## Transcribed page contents
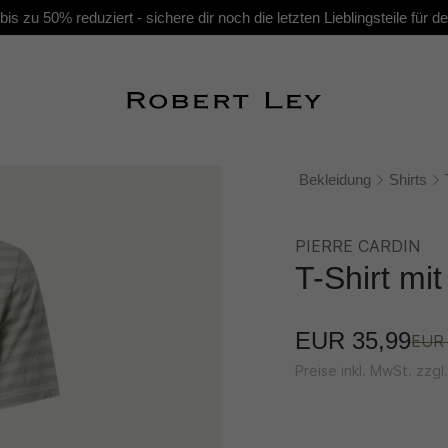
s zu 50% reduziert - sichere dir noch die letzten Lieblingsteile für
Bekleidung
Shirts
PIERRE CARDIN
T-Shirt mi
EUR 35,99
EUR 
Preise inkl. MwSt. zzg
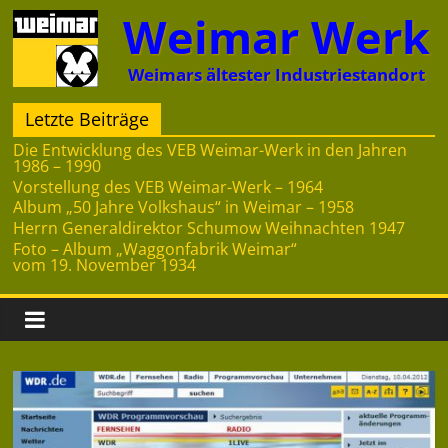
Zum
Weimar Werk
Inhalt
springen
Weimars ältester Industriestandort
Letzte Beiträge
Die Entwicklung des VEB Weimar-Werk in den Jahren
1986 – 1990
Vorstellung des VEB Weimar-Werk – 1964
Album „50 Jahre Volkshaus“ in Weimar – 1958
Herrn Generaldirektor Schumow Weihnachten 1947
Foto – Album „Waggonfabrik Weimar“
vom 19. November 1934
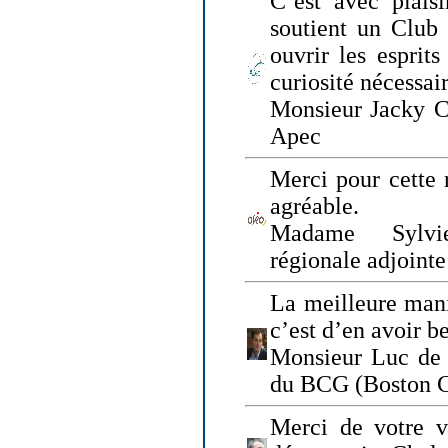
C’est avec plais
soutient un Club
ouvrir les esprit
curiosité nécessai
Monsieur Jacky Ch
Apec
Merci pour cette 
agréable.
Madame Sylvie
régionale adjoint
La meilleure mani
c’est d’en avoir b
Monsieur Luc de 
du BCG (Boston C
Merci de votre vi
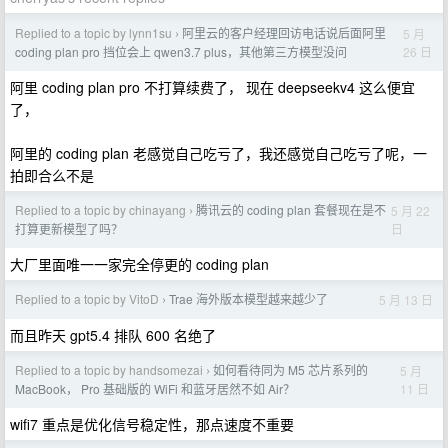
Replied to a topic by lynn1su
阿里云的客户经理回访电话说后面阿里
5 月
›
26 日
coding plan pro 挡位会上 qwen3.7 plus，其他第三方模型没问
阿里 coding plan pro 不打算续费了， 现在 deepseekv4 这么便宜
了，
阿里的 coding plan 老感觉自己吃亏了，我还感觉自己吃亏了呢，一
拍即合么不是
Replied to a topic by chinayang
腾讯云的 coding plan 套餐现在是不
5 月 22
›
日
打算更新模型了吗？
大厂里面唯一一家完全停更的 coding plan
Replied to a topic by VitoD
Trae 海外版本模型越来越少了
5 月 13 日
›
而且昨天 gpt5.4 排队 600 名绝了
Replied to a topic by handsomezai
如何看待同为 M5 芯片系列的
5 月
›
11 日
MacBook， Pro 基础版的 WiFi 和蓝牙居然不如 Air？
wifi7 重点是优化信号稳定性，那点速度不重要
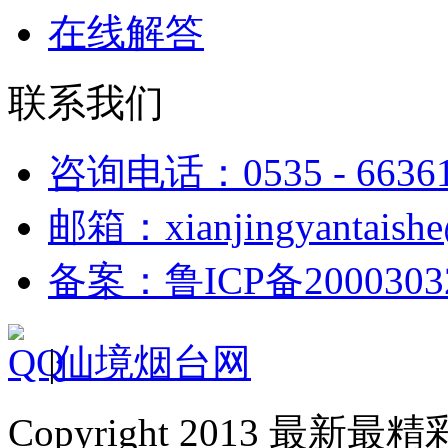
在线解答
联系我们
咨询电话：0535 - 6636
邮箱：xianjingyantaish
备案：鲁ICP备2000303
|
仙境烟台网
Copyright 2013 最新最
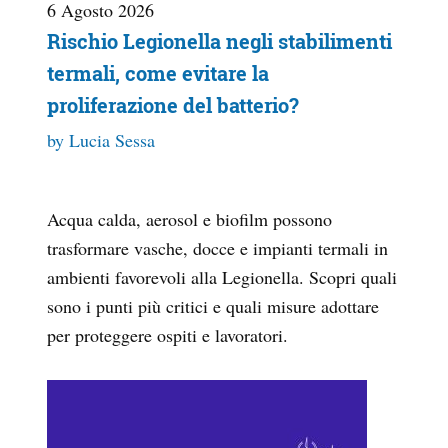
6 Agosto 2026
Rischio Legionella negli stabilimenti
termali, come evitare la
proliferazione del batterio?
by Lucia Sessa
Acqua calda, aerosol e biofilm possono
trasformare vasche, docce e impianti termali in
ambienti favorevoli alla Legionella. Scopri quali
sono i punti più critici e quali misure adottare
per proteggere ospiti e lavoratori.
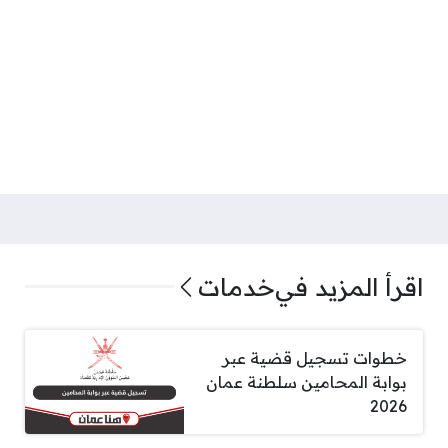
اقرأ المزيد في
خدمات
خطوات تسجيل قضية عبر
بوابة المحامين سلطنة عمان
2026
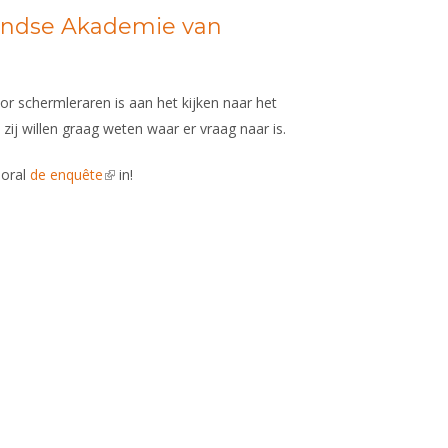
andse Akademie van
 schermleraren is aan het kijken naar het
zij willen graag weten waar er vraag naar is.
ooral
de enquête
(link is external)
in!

## What the task requires
Whenever the string "naar" shows up in a line of the entries, copy that line.

## Written response
 schermleraren is aan het kijken naar het
zij willen graag weten waar er vraag naar is.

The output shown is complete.